As mentioned in the first post of this series, the goal of many entrepreneurs is to seek venture capital financing or ultimately sell their company in an “exit” merger or acquisition. Upon making representations and warranties (which are essentially, assurances) associated with any of these transactions, the seller opens itself up to risk. If these assurances turn out to be false or are breached, the seller is subject to suit for breach of contract. Often, however, the parties negotiate an additional protection mechanism called indemnification.

So why is indemnification expected?

Puzzle pieces representing mergers & acquisitions
Copyright: bas121 / 123RF Stock Photo

In a traditional acquisition, the seller affirmatively agrees to indemnify the buyer for damages or costs related to various things; most notably, breach of a representation or warranty. The seller agrees upfront to hold harmless and to reimburse the buyer for any and all expenses related to their breach.
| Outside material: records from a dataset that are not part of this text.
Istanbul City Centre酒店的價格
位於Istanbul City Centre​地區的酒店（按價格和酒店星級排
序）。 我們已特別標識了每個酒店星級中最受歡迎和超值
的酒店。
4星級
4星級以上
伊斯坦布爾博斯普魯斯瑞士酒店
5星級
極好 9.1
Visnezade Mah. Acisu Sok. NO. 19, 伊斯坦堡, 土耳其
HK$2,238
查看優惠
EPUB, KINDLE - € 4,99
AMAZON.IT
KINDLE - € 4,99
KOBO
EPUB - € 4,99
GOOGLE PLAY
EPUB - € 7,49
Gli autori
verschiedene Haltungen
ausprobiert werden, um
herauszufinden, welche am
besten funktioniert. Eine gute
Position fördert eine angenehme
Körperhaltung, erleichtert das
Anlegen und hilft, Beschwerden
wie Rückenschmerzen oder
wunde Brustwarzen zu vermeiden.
For example, if the seller represented that its equipment was in working condition and it turns out it was not, the seller must make the buyer whole. Essentially, the seller is insuring the buyer on its purchase. Just like an insurance policy, this agreement to insure lasts for a certain period and covers certain events. As this creates ongoing obligations and future potential liabilities for the indemnifying party, the indemnification provisions in transaction documents, and particularly the scope and extent thereof, are often heavily negotiated and should be approached with extreme caution.
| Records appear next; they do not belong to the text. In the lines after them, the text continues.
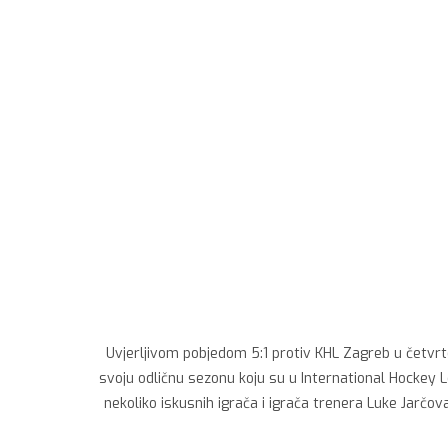
Uvjerljivom pobjedom 5:1 protiv KHL Zagreb u četvrto
svoju odličnu sezonu koju su u International Hockey 
nekoliko iskusnih igrača i igrača trenera Luke Jarčov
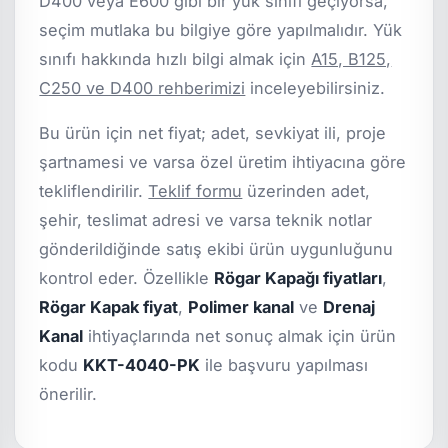
D400 veya E600 gibi bir yük sınıfı geçiyorsa,
seçim mutlaka bu bilgiye göre yapılmalıdır. Yük
sınıfı hakkında hızlı bilgi almak için
A15, B125,
C250 ve D400 rehberimizi
inceleyebilirsiniz.
Bu ürün için net fiyat; adet, sevkiyat ili, proje
şartnamesi ve varsa özel üretim ihtiyacına göre
tekliflendirilir.
Teklif formu
üzerinden adet,
şehir, teslimat adresi ve varsa teknik notlar
gönderildiğinde satış ekibi ürün uygunluğunu
kontrol eder. Özellikle
Rögar Kapağı fiyatları
,
Rögar Kapak fiyat
,
Polimer kanal
ve
Drenaj
Kanal
ihtiyaçlarında net sonuç almak için ürün
kodu
KKT-4040-PK
ile başvuru yapılması
önerilir.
There are many protections that can be built into indemnification provisions and transaction documents that limit the scope of the seller’s liability beyond simply excluding scenarios which are covered. For example, the seller may agree to indemnify the buyer but only:

  • when the damages or costs exceed a certain amount in the aggregate (what’s known as a “basket”);
  • when the damages or costs exceed a certain amount for a particular claim (a “mini basket”);
  • in the aggregate up to the purchase price or some other set number (a “cap”); and/or
  • for a set period of time from Closing (the “indemnification period”).

Takeaway

In the transactional context, indemnification serves as the enforcement of representations and warranties. A buyer can truly rely on the seller’s representations if the seller has also agreed to hold harmless and reimburse the buyer if the representations are false or breached. The seller can effectively affirm the value of its business, but in doing so exposes itself to risk as a de facto insurer. As this is generally unavoidable in the context of a transaction, limiting the scope of this risk is key for sellers. For these reasons, indemnification provisions should be approached and drafted with extreme caution.